» **SOURCE MATERIAL**
━━━━━━━━━━━━━━━━━━━━
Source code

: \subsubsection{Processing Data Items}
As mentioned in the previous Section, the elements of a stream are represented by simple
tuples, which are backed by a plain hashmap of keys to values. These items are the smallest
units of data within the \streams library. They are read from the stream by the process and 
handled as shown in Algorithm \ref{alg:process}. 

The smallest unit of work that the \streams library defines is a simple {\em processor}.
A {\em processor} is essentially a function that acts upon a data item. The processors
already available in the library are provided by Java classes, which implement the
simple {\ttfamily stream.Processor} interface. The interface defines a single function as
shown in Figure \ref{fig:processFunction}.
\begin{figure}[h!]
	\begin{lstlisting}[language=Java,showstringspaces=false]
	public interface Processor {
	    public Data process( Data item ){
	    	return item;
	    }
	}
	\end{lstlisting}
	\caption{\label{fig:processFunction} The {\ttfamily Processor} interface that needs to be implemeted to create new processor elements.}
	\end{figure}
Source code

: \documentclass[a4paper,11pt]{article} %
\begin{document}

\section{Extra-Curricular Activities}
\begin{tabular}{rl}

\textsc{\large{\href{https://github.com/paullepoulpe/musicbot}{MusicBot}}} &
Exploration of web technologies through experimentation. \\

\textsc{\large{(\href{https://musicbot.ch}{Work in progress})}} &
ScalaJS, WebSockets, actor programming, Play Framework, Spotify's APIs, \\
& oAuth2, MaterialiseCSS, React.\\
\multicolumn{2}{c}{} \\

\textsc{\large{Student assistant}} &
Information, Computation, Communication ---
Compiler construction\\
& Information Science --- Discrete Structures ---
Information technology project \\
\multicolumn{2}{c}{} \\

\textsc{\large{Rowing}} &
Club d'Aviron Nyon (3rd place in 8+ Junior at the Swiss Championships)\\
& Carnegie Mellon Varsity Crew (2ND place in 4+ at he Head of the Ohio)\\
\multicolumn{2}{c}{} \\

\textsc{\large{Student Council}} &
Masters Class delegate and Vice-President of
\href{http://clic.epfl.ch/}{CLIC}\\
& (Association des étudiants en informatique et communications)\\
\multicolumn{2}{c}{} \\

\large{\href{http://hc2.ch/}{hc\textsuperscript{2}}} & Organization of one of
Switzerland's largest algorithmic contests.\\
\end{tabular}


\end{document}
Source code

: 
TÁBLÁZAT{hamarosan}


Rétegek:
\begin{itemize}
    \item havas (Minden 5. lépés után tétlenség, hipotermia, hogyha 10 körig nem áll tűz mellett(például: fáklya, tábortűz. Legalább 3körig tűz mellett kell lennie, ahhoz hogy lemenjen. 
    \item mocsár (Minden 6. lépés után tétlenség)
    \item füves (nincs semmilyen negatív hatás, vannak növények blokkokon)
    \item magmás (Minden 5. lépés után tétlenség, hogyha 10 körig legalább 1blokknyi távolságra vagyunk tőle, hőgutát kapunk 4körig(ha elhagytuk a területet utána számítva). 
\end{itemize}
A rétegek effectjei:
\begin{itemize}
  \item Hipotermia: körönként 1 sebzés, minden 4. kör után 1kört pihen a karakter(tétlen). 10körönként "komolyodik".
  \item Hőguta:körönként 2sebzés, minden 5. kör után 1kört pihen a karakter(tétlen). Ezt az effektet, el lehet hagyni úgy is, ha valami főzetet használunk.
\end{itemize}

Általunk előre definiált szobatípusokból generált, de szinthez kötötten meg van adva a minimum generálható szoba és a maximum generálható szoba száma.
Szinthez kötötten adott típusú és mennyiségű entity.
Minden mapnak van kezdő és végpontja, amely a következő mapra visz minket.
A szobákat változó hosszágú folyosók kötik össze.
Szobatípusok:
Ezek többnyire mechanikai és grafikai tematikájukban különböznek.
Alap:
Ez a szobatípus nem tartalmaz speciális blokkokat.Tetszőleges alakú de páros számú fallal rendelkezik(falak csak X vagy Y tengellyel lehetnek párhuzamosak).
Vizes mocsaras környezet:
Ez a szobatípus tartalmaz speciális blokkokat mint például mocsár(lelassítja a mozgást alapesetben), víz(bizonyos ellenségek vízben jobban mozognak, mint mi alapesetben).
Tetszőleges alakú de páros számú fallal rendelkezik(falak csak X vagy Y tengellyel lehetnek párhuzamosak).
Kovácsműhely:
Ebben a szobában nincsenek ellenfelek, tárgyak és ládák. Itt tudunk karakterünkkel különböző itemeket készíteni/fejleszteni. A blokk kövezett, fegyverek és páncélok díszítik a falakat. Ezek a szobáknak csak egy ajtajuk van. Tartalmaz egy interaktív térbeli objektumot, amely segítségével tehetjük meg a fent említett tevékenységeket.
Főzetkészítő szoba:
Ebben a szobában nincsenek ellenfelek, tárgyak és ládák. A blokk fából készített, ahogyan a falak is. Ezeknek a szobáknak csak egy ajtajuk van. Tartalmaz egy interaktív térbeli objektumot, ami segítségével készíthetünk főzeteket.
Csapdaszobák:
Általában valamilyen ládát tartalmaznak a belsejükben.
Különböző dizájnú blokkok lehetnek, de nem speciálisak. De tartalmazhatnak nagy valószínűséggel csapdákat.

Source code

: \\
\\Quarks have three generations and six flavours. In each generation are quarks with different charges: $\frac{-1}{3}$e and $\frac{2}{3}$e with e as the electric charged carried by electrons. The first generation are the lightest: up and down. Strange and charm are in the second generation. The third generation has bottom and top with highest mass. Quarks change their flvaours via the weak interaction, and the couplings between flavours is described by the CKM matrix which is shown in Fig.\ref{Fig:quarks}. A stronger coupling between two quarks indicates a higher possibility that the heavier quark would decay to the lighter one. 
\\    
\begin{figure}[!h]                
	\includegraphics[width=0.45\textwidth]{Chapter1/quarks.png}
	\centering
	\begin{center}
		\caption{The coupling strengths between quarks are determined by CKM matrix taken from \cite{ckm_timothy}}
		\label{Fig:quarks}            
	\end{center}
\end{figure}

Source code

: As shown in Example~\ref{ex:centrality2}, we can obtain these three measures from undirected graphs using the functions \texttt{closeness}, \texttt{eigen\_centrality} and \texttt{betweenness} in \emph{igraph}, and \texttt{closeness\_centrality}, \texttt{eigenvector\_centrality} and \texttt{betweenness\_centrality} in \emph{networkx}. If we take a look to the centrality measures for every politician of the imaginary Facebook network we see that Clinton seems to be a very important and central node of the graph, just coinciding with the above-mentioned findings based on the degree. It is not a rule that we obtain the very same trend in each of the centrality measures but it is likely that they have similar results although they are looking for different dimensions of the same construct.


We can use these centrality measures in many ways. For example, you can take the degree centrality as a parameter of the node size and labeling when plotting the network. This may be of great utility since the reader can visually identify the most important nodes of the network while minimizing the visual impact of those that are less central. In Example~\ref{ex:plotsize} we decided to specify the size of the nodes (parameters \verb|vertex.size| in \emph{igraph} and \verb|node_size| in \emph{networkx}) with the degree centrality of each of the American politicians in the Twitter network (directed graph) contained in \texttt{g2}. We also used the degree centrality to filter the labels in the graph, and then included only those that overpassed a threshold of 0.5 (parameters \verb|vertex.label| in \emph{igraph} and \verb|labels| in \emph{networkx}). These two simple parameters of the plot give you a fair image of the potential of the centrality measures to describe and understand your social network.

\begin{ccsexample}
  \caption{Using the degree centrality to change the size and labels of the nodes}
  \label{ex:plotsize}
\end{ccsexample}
━━━━━━━━━━━━━━━━━━━━
» **WORK INSTRUCTION**
In full and verbatim, repeat the records given above.

» **EXERCISE RESULT**
Source code

: \subsubsection{Processing Data Items}
As mentioned in the previous Section, the elements of a stream are represented by simple
tuples, which are backed by a plain hashmap of keys to values. These items are the smallest
units of data within the \streams library. They are read from the stream by the process and 
handled as shown in Algorithm \ref{alg:process}. 

The smallest unit of work that the \streams library defines is a simple {\em processor}.
A {\em processor} is essentially a function that acts upon a data item. The processors
already available in the library are provided by Java classes, which implement the
simple {\ttfamily stream.Processor} interface. The interface defines a single function as
shown in Figure \ref{fig:processFunction}.
\begin{figure}[h!]
	\begin{lstlisting}[language=Java,showstringspaces=false]
	public interface Processor {
	    public Data process( Data item ){
	    	return item;
	    }
	}
	\end{lstlisting}
	\caption{\label{fig:processFunction} The {\ttfamily Processor} interface that needs to be implemeted to create new processor elements.}
	\end{figure}
Source code

: \documentclass[a4paper,11pt]{article} %
\begin{document}

\section{Extra-Curricular Activities}
\begin{tabular}{rl}

\textsc{\large{\href{https://github.com/paullepoulpe/musicbot}{MusicBot}}} &
Exploration of web technologies through experimentation. \\

\textsc{\large{(\href{https://musicbot.ch}{Work in progress})}} &
ScalaJS, WebSockets, actor programming, Play Framework, Spotify's APIs, \\
& oAuth2, MaterialiseCSS, React.\\
\multicolumn{2}{c}{} \\

\textsc{\large{Student assistant}} &
Information, Computation, Communication ---
Compiler construction\\
& Information Science --- Discrete Structures ---
Information technology project \\
\multicolumn{2}{c}{} \\

\textsc{\large{Rowing}} &
Club d'Aviron Nyon (3rd place in 8+ Junior at the Swiss Championships)\\
& Carnegie Mellon Varsity Crew (2ND place in 4+ at he Head of the Ohio)\\
\multicolumn{2}{c}{} \\

\textsc{\large{Student Council}} &
Masters Class delegate and Vice-President of
\href{http://clic.epfl.ch/}{CLIC}\\
& (Association des étudiants en informatique et communications)\\
\multicolumn{2}{c}{} \\

\large{\href{http://hc2.ch/}{hc\textsuperscript{2}}} & Organization of one of
Switzerland's largest algorithmic contests.\\
\end{tabular}


\end{document}
Source code

: 
TÁBLÁZAT{hamarosan}


Rétegek:
\begin{itemize}
    \item havas (Minden 5. lépés után tétlenség, hipotermia, hogyha 10 körig nem áll tűz mellett(például: fáklya, tábortűz. Legalább 3körig tűz mellett kell lennie, ahhoz hogy lemenjen. 
    \item mocsár (Minden 6. lépés után tétlenség)
    \item füves (nincs semmilyen negatív hatás, vannak növények blokkokon)
    \item magmás (Minden 5. lépés után tétlenség, hogyha 10 körig legalább 1blokknyi távolságra vagyunk tőle, hőgutát kapunk 4körig(ha elhagytuk a területet utána számítva). 
\end{itemize}
A rétegek effectjei:
\begin{itemize}
  \item Hipotermia: körönként 1 sebzés, minden 4. kör után 1kört pihen a karakter(tétlen). 10körönként "komolyodik".
  \item Hőguta:körönként 2sebzés, minden 5. kör után 1kört pihen a karakter(tétlen). Ezt az effektet, el lehet hagyni úgy is, ha valami főzetet használunk.
\end{itemize}

Általunk előre definiált szobatípusokból generált, de szinthez kötötten meg van adva a minimum generálható szoba és a maximum generálható szoba száma.
Szinthez kötötten adott típusú és mennyiségű entity.
Minden mapnak van kezdő és végpontja, amely a következő mapra visz minket.
A szobákat változó hosszágú folyosók kötik össze.
Szobatípusok:
Ezek többnyire mechanikai és grafikai tematikájukban különböznek.
Alap:
Ez a szobatípus nem tartalmaz speciális blokkokat.Tetszőleges alakú de páros számú fallal rendelkezik(falak csak X vagy Y tengellyel lehetnek párhuzamosak).
Vizes mocsaras környezet:
Ez a szobatípus tartalmaz speciális blokkokat mint például mocsár(lelassítja a mozgást alapesetben), víz(bizonyos ellenségek vízben jobban mozognak, mint mi alapesetben).
Tetszőleges alakú de páros számú fallal rendelkezik(falak csak X vagy Y tengellyel lehetnek párhuzamosak).
Kovácsműhely:
Ebben a szobában nincsenek ellenfelek, tárgyak és ládák. Itt tudunk karakterünkkel különböző itemeket készíteni/fejleszteni. A blokk kövezett, fegyverek és páncélok díszítik a falakat. Ezek a szobáknak csak egy ajtajuk van. Tartalmaz egy interaktív térbeli objektumot, amely segítségével tehetjük meg a fent említett tevékenységeket.
Főzetkészítő szoba:
Ebben a szobában nincsenek ellenfelek, tárgyak és ládák. A blokk fából készített, ahogyan a falak is. Ezeknek a szobáknak csak egy ajtajuk van. Tartalmaz egy interaktív térbeli objektumot, ami segítségével készíthetünk főzeteket.
Csapdaszobák:
Általában valamilyen ládát tartalmaznak a belsejükben.
Különböző dizájnú blokkok lehetnek, de nem speciálisak. De tartalmazhatnak nagy valószínűséggel csapdákat.

Source code

: \\
\\Quarks have three generations and six flavours. In each generation are quarks with different charges: $\frac{-1}{3}$e and $\frac{2}{3}$e with e as the electric charged carried by electrons. The first generation are the lightest: up and down. Strange and charm are in the second generation. The third generation has bottom and top with highest mass. Quarks change their flvaours via the weak interaction, and the couplings between flavours is described by the CKM matrix which is shown in Fig.\ref{Fig:quarks}. A stronger coupling between two quarks indicates a higher possibility that the heavier quark would decay to the lighter one. 
\\    
\begin{figure}[!h]                
	\includegraphics[width=0.45\textwidth]{Chapter1/quarks.png}
	\centering
	\begin{center}
		\caption{The coupling strengths between quarks are determined by CKM matrix taken from \cite{ckm_timothy}}
		\label{Fig:quarks}            
	\end{center}
\end{figure}

Source code

: As shown in Example~\ref{ex:centrality2}, we can obtain these three measures from undirected graphs using the functions \texttt{closeness}, \texttt{eigen\_centrality} and \texttt{betweenness} in \emph{igraph}, and \texttt{closeness\_centrality}, \texttt{eigenvector\_centrality} and \texttt{betweenness\_centrality} in \emph{networkx}. If we take a look to the centrality measures for every politician of the imaginary Facebook network we see that Clinton seems to be a very important and central node of the graph, just coinciding with the above-mentioned findings based on the degree. It is not a rule that we obtain the very same trend in each of the centrality measures but it is likely that they have similar results although they are looking for different dimensions of the same construct.


We can use these centrality measures in many ways. For example, you can take the degree centrality as a parameter of the node size and labeling when plotting the network. This may be of great utility since the reader can visually identify the most important nodes of the network while minimizing the visual impact of those that are less central. In Example~\ref{ex:plotsize} we decided to specify the size of the nodes (parameters \verb|vertex.size| in \emph{igraph} and \verb|node_size| in \emph{networkx}) with the degree centrality of each of the American politicians in the Twitter network (directed graph) contained in \texttt{g2}. We also used the degree centrality to filter the labels in the graph, and then included only those that overpassed a threshold of 0.5 (parameters \verb|vertex.label| in \emph{igraph} and \verb|labels| in \emph{networkx}). These two simple parameters of the plot give you a fair image of the potential of the centrality measures to describe and understand your social network.

\begin{ccsexample}
  \caption{Using the degree centrality to change the size and labels of the nodes}
  \label{ex:plotsize}
\end{ccsexample}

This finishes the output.